Fanon presents the history of colonialism in stark terms. Europeans have taken over countries in Africa, Asia, and the Americas in order systematically to exploit, for their own enrichment, the people and the resources of "underdeveloped" nations. In doing so they have imposed their negative view of non-European peoples on the colonized populations themselves and have tried to implant the idea that prior to being taken over by the Europeans, non-Europeans had no real civilization and lived essentially in a state of barbarism.

The Wretched of the Earth was written in 1961, at a time when independence was being granted, or had been already, to most of the previously colonized countries in Africa and Asia. Much of Fanon's analysis is focused on the process of decolonization and the response of the "native" peoples to the withdrawal of the Europeans. One of the key points is that the leadership of the newly independent countries, their nationalist parties, are made up of working-class and bourgeois people who lived in the towns and actually benefited in some ways from the European presence and that they are remote from the rural people who make up the bulk of the population and suffered most from colonialism.
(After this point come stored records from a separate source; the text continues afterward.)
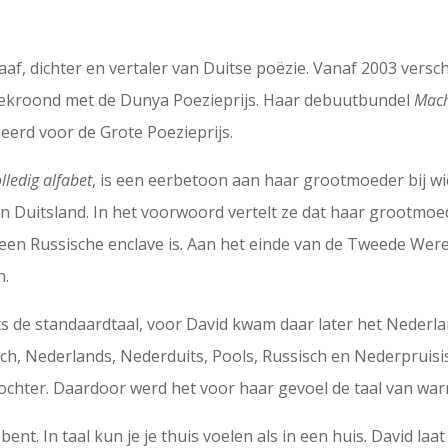
aaf, dichter en vertaler van Duitse poëzie. Vanaf 2003 versch
4 bekroond met de Dunya Poezieprijs. Haar debuutbundel
Mac
erd voor de Grote Poezieprijs.
lledig alfabet
, is een eerbetoon aan haar grootmoeder bij w
 in Duitsland. In het voorwoord vertelt ze dat haar grootmo
 een Russische enclave is. Aan het einde van de Tweede We
n.
s de standaardtaal, voor David kwam daar later het Nederlan
h, Nederlands, Nederduits, Pools, Russisch en Nederpruisi
hter. Daardoor werd het voor haar gevoel de taal van warm
je bent. In taal kun je je thuis voelen als in een huis. David 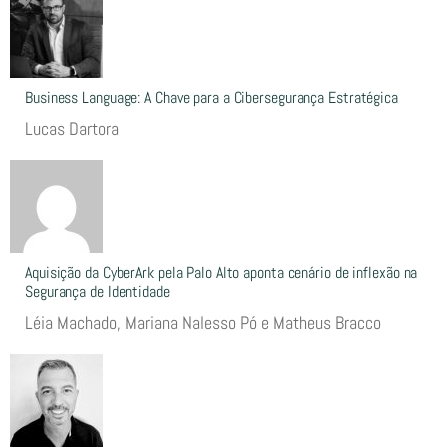
Business Language: A Chave para a Cibersegurança Estratégica
Lucas Dartora
Aquisição da CyberArk pela Palo Alto aponta cenário de inflexão na
Segurança de Identidade
Léia Machado, Mariana Nalesso Pó e Matheus Bracco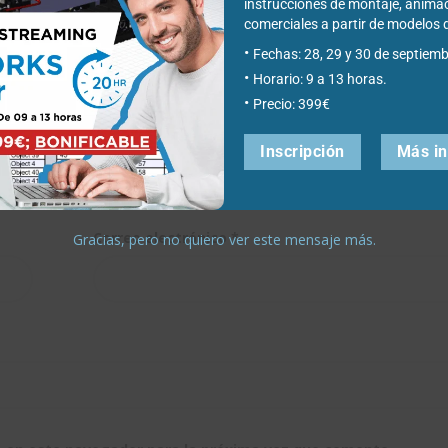
instrucciones de montaje, anima
comerciales a partir de modelo
Fechas: 28, 29 y 30 de septiemb
Horario: 9 a 13 horas.
Precio: 399€
Inscripción
Más i
Correo electrónico
*
Gracias, pero no quiero ver este mensaje más.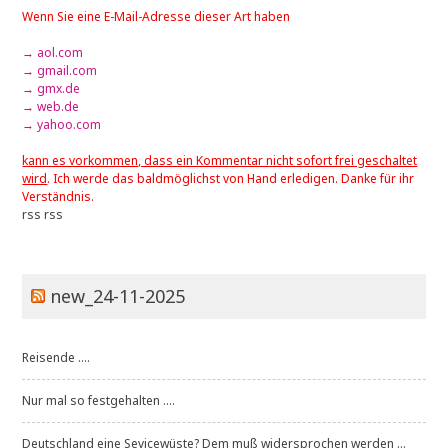
Wenn Sie eine E-Mail-Adresse dieser Art haben
→ aol.com
→ gmail.com
→ gmx.de
→ web.de
→ yahoo.com
kann es vorkommen, dass ein Kommentar nicht sofort frei geschaltet
wird
. Ich werde das baldmöglichst von Hand erledigen. Danke für ihr
Verständnis.
rss
rss
new_24-11-2025
Reisende ....
Nur mal so festgehalten ....
Deutschland eine Sevicewüste? Dem muß widersprochen werden ...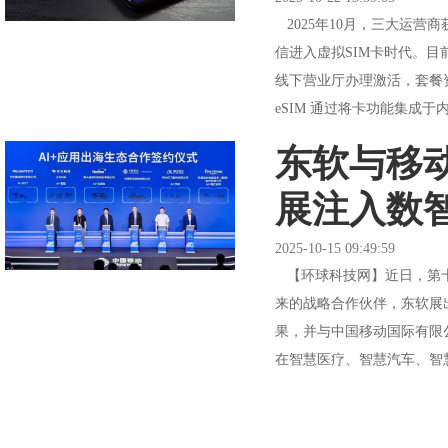
2025年10月，三大运营
信进入虚拟SIM卡时代。目前业
线下营业厅办理激活，套餐
eSIM 通过将卡功能集成于
东软与移
展注入数
2025-10-15 09:49:59
【环球科技网】近日，第十
来的战略合作伙伴，东软展出
果，并与中国移动国际有限
在智慧医疗、智慧汽车、智慧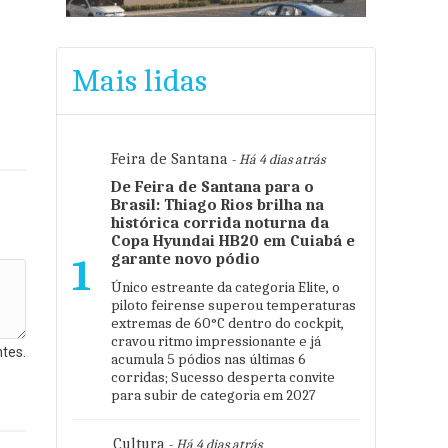
Mais lidas
Feira de Santana
- Há 4 dias atrás
De Feira de Santana para o
Brasil: Thiago Rios brilha na
histórica corrida noturna da
Copa Hyundai HB20 em Cuiabá e
garante novo pódio
1
Único estreante da categoria Elite, o
piloto feirense superou temperaturas
extremas de 60°C dentro do cockpit,
cravou ritmo impressionante e já
tes.
acumula 5 pódios nas últimas 6
corridas; Sucesso desperta convite
para subir de categoria em 2027
Cultura
- Há 4 dias atrás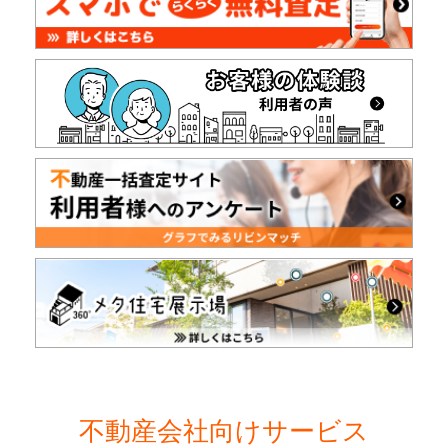
不動産会社向けサービス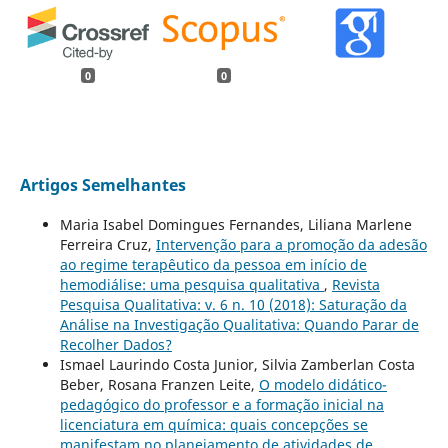
0
0
Artigos Semelhantes
Maria Isabel Domingues Fernandes, Liliana Marlene
Ferreira Cruz,
Intervenção para a promoção da adesão
ao regime terapêutico da pessoa em início de
hemodiálise: uma pesquisa qualitativa
,
Revista
Pesquisa Qualitativa: v. 6 n. 10 (2018): Saturação da
Análise na Investigação Qualitativa: Quando Parar de
Recolher Dados?
Ismael Laurindo Costa Junior, Silvia Zamberlan Costa
Beber, Rosana Franzen Leite,
O modelo didático-
pedagógico do professor e a formação inicial na
licenciatura em química: quais concepções se
manifestam no planejamento de atividades de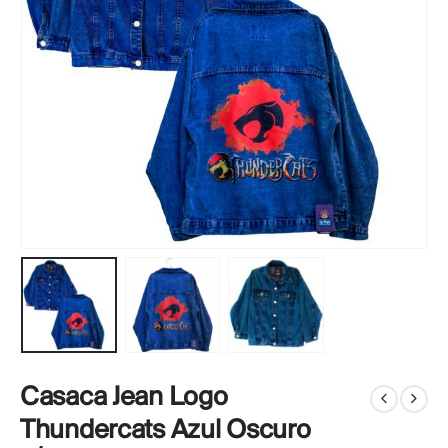
Casaca Jean Logo
Thundercats Azul Oscuro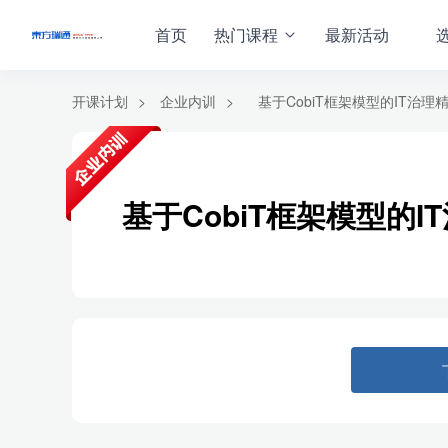
首页
热门课程
最新活动
开课计划
>
企业内训
>
基于CobiT框架模型的IT治理
基于CobiT框架模型的I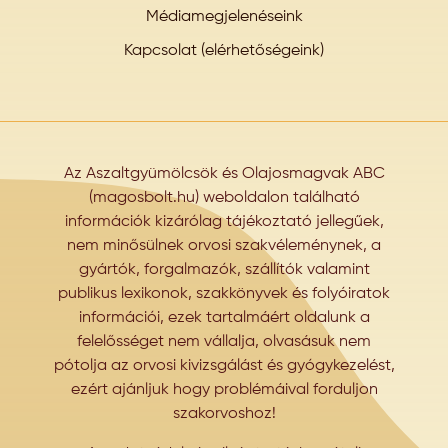
Médiamegjelenéseink
Kapcsolat (elérhetőségeink)
Az Aszaltgyümölcsök és Olajosmagvak ABC
(magosbolt.hu) weboldalon található
információk kizárólag tájékoztató jellegűek,
nem minősülnek orvosi szakvéleménynek, a
gyártók, forgalmazók, szállítók valamint
publikus lexikonok, szakkönyvek és folyóiratok
információi, ezek tartalmáért oldalunk a
felelősséget nem vállalja, olvasásuk nem
pótolja az orvosi kivizsgálást és gyógykezelést,
ezért ajánljuk hogy problémáival forduljon
szakorvoshoz!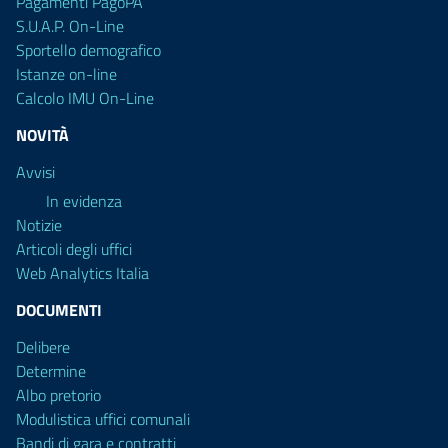
Pagamenti PagoPA
S.U.A.P. On-Line
Sportello demografico
Istanze on-line
Calcolo IMU On-Line
NOVITÀ
Avvisi
In evidenza
Notizie
Articoli degli uffici
Web Analytics Italia
DOCUMENTI
Delibere
Determine
Albo pretorio
Modulistica uffici comunali
Bandi di gara e contratti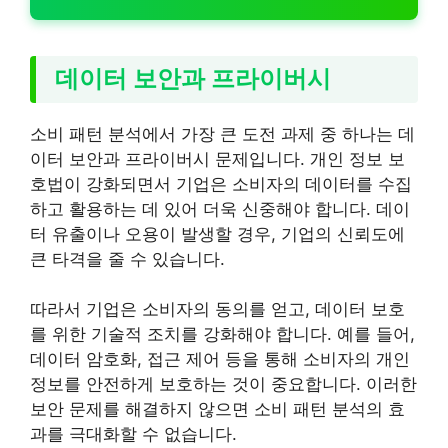
데이터 보안과 프라이버시
소비 패턴 분석에서 가장 큰 도전 과제 중 하나는 데
이터 보안과 프라이버시 문제입니다. 개인 정보 보
호법이 강화되면서 기업은 소비자의 데이터를 수집
하고 활용하는 데 있어 더욱 신중해야 합니다. 데이
터 유출이나 오용이 발생할 경우, 기업의 신뢰도에
큰 타격을 줄 수 있습니다.
따라서 기업은 소비자의 동의를 얻고, 데이터 보호
를 위한 기술적 조치를 강화해야 합니다. 예를 들어,
데이터 암호화, 접근 제어 등을 통해 소비자의 개인
정보를 안전하게 보호하는 것이 중요합니다. 이러한
보안 문제를 해결하지 않으면 소비 패턴 분석의 효
과를 극대화할 수 없습니다.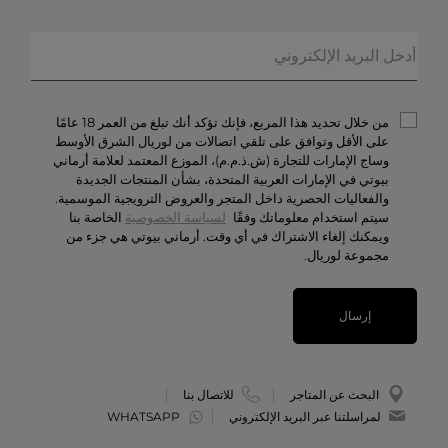
خدمات الشحن والإرجاع
الهدايا
الأسئلة المتكرّرة
المكياج
حالة الطلبيّة
العطور
الخصوصيّة والأمن
أرماني/بريفيه
الشروط والأحكام
من خلال تحديد هذا المربع، فإنك تؤكد أنك تبلغ من العمر 18 عامًا
تواصل معنا
على الأقل وتوافق على تلقي اتصالات من لوريال الشرق الأوسط
وساج الإمارات للتجارة (ش.ذ.م.م)، الموزع المعتمد لعلامة أرماني
الوظائف
بيوتي في الإمارات العربية المتحدة، بشأن المنتجات الجديدة
والفعاليات الحصرية داخل المتجر والعروض الترويجية الموسمية.
سيتم استخدام معلوماتك وفقًا
لسياسة الخصوصية
الخاصة بنا
ويمكنك إلغاء الاشتراك في أي وقت. أرماني بيوتي هي جزء من
مجموعة لوريال.
إرسال
البحث عن المتاجر
للاتصال بنا
لمراسلتنا عبر البريد الإلكتروني
WHATSAPP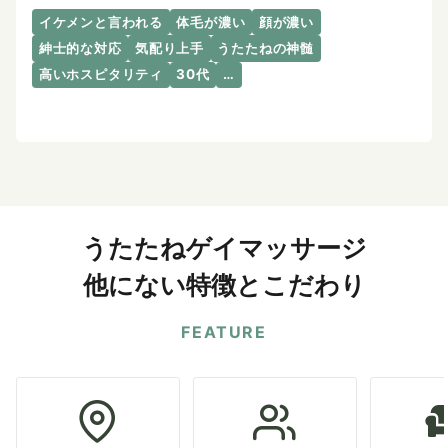
イケメンと言われる
体毛が濃い
顔が濃い
紳士的な対応
気配り上手
うたたねの神髄
高いホスピタリティ
30代
…
うたたねゲイマッサージ
他にない特徴とこだわり
FEATURE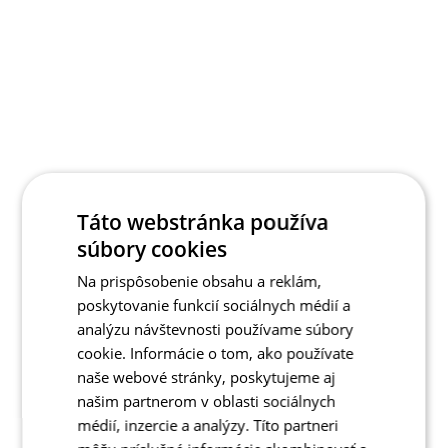
Táto webstránka používa
súbory cookies
Na prispôsobenie obsahu a reklám,
poskytovanie funkcií sociálnych médií a
analýzu návštevnosti používame súbory
cookie. Informácie o tom, ako používate
naše webové stránky, poskytujeme aj
našim partnerom v oblasti sociálnych
médií, inzercie a analýzy. Títo partneri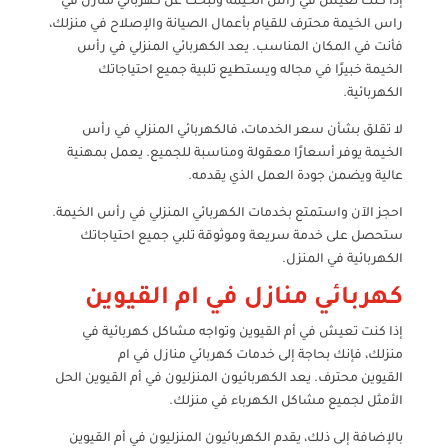
إذا كنت تعيش في رأس الخيمة وتبحث عن كهربائي منازل في
راس الخيمة محترف للقيام بأعمال الصيانة والإصلاح في منزلك،
فأنت في المكان المناسب. يعد الكهربائي المنزلي في رأس
الخيمة خبيرًا في مجاله ويستطيع تلبية جميع احتياجاتك
الكهربائية.
لا تقلق بشأن سعر الخدمات، فالكهربائي المنزلي في رأس
الخيمة يوفر أسعارًا معقولة ومناسبة للجميع. يعمل بمهنية
عالية ويضمن جودة العمل الذي يقدمه.
احجز الآن واستمتع بخدمات الكهربائي المنزلي في رأس الخيمة.
ستحصل على خدمة سريعة وموثوقة تلبي جميع احتياجاتك
الكهربائية في المنزل.
كهربائي منازل في ام القيوين
إذا كنت تعيش في أم القيوين وتواجه مشاكل كهربائية في
منزلك، فإنك بحاجة إلى خدمات كهربائي منازل في ام
القيوين محترف. يعد الكهربائيون المنزليون في أم القيوين الحل
الأمثل لجميع مشاكل الكهرباء في منزلك.
بالإضافة إلى ذلك، يقدم الكهربائيون المنزليون في أم القيوين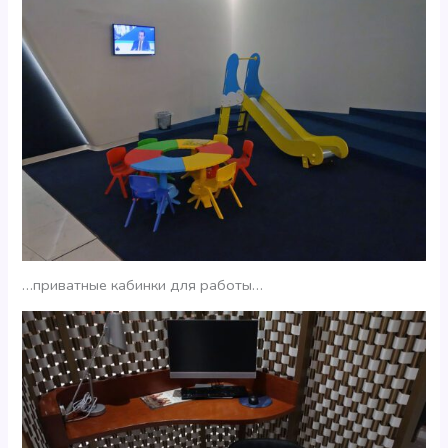
…приватные кабинки для работы…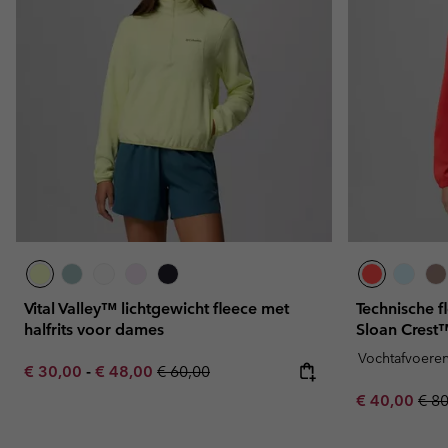
Vital Valley™ lichtgewicht fleece met
Technische f
halfrits voor dames
Sloan Crest
Vochtafvoere
Minimum sale price:
Maximum sale price:
Regular price:
€ 30,00
-
€ 48,00
€ 60,00
Sale price:
Regu
€ 40,00
€ 8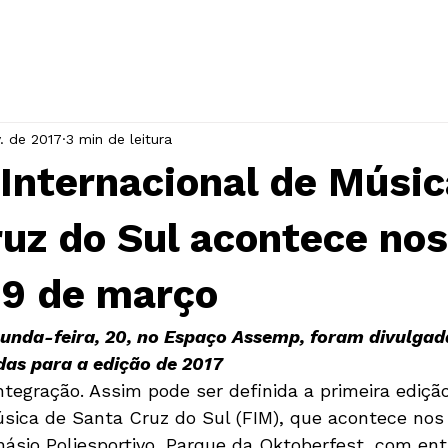
INÍCIO
A ASSOCIAÇÃO
EVENTOS
v. de 2017
3 min de leitura
 Internacional de Músic
uz do Sul acontece nos
 19 de março
unda-feira, 20, no Espaço Assemp, foram divulgad
das para a edição de 2017
ntegração. Assim pode ser definida a primeira edição
sica de Santa Cruz do Sul (FIM), que acontece nos d
násio Poliesportivo, Parque da Oktoberfest, com entr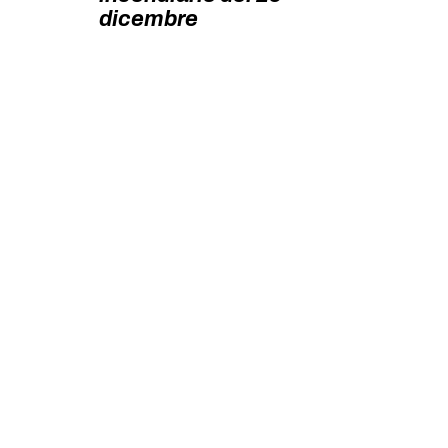
MILANO
dicembre
MOBILITAZIONI
SPAZI
SPORT POPOLARE
MOVIMENTI
AMBIENTE
ANTIFASCISMO
DIRITTO ALL’ABITARE
GENERI
MIGRAZIONI
PRECARIATO
REPRESSIONE
STUDENTI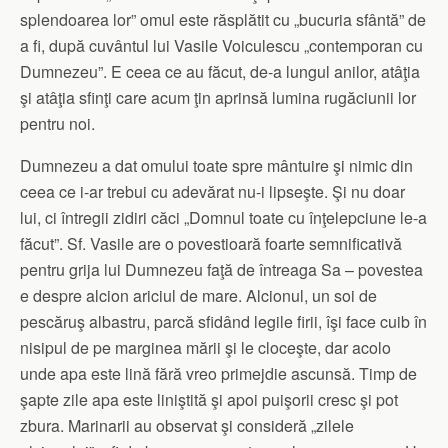
splendoarea lor” omul este răsplătit cu „bucuria sfântă” de
a fi, după cuvântul lui Vasile Voiculescu „contemporan cu
Dumnezeu”. E ceea ce au făcut, de-a lungul anilor, atâţia
şi atâţia sfinţi care acum ţin aprinsă lumina rugăciunii lor
pentru noi.
Dumnezeu a dat omului toate spre mântuire şi nimic din
ceea ce i-ar trebui cu adevărat nu-i lipseşte. Şi nu doar
lui, ci întregii zidiri căci „Domnul toate cu înţelepciune le-a
făcut”. Sf. Vasile are o povestioară foarte semnificativă
pentru grija lui Dumnezeu faţă de întreaga Sa – povestea
e despre alcion ariciul de mare. Alcionul, un soi de
pescăruş albastru, parcă sfidând legile firii, îşi face cuib în
nisipul de pe marginea mării şi le cloceşte, dar acolo
unde apa este lină fără vreo primejdie ascunsă. Timp de
şapte zile apa este liniştită şi apoi puişorii cresc şi pot
zbura. Marinarii au observat şi consideră „zilele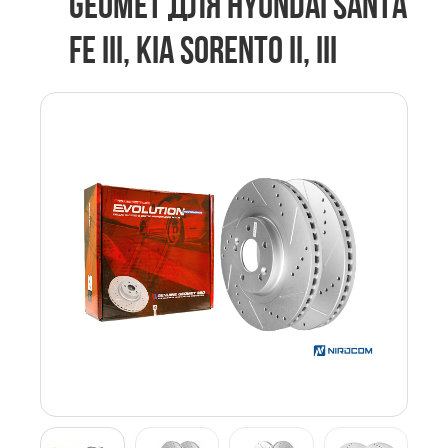
GEOMET ДЛЯ HYUNDAI SANTA
FE III, KIA SORENTO II, III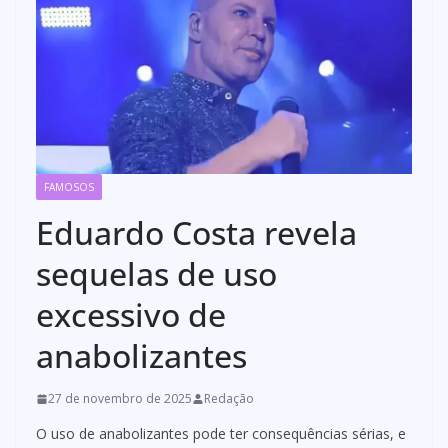
FAMOSOS
Eduardo Costa revela
sequelas de uso
excessivo de
anabolizantes
27 de novembro de 2025
Redação
O uso de anabolizantes pode ter consequências sérias, e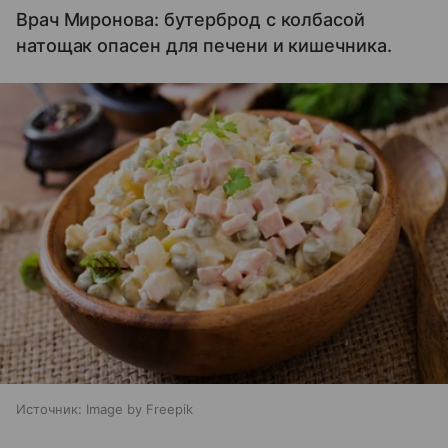
Врач Миронова: бутерброд с колбасой
натощак опасен для печени и кишечника.
Источник:
Image by Freepik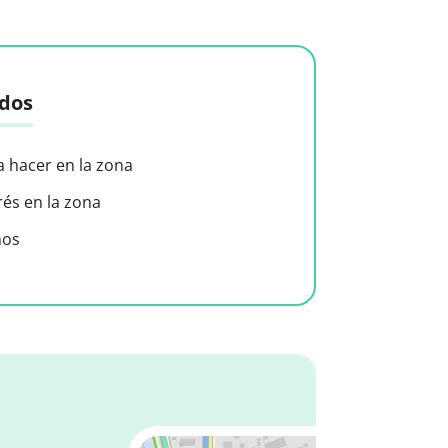
idos
a hacer en la zona
rés en la zona
nos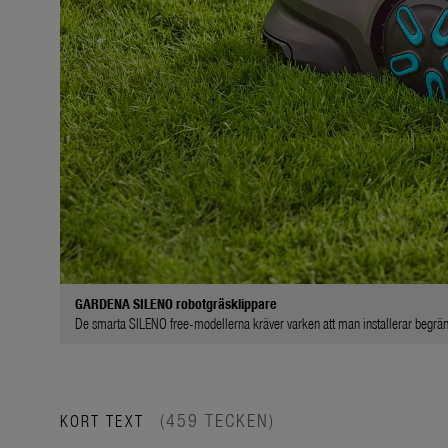
GARDENA SILENO robotgräsklippare
De smarta SILENO free-modellerna kräver varken att man installerar begräns
(459 TECKEN)
KORT TEXT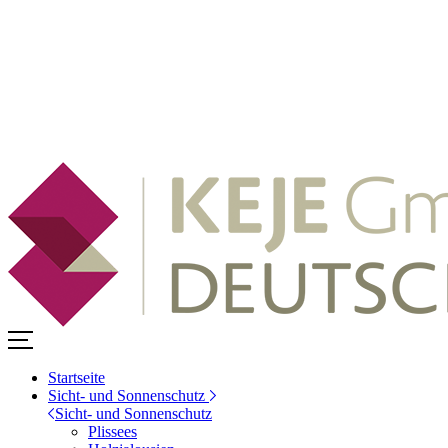
Startseite
Sicht- und Sonnenschutz
Sicht- und Sonnenschutz
Plissees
Fanon examines the psychology of people in formerly colonized countries and their tendency, at least initially, to buy into the ideas imposed upon them by the Europeans, though he realizes that this situation is changing. The Arab countries, for instance, are rediscovering their own cultural past and celebrating it. In Fanon's view, however, international capitalism has rigged the system against developing countries. He observes that the European countries taken over by Germany during World War II demanded reparations and also that the Germans acknowledged the Holocaust and have paid, and are continuing to pay, reparations to the Jewish people. But, Fanon states, nothing similar has been done to recompense non-European peoples for the exploitation of them which has occurred over a period of centuries. The cultural, economic, and psychological damage inflicted upon Third World peoples has been enormous, and yet, nothing has been done to redress these wrongs.

Part of Fanon's analysis deals with racism in the United States, where he identifies key differences between the situation in which African Americans, in 1961, find themselves and that of the population in Africa. Though his descriptions overall of the legacy of colonialism and racism are stark and realistic, revealing with startling honesty his anger and bitterness, Fanon does believe that eventually the whole system of economic oppression at the root of all this will be defeated. The Wretched of the Earth has, at its core, a faith that basic humanity will defeat injustice. Much of his analysis may strike the present-day reader as one-sided and extreme, but one needs to remember how much has changed in the world in the past nearly sixty years since he wrote. It is something that can reinforce one's faith in "progress" to see that, although Fanon's main points are valid, humanity has advanced and, we hope, will continue to do so.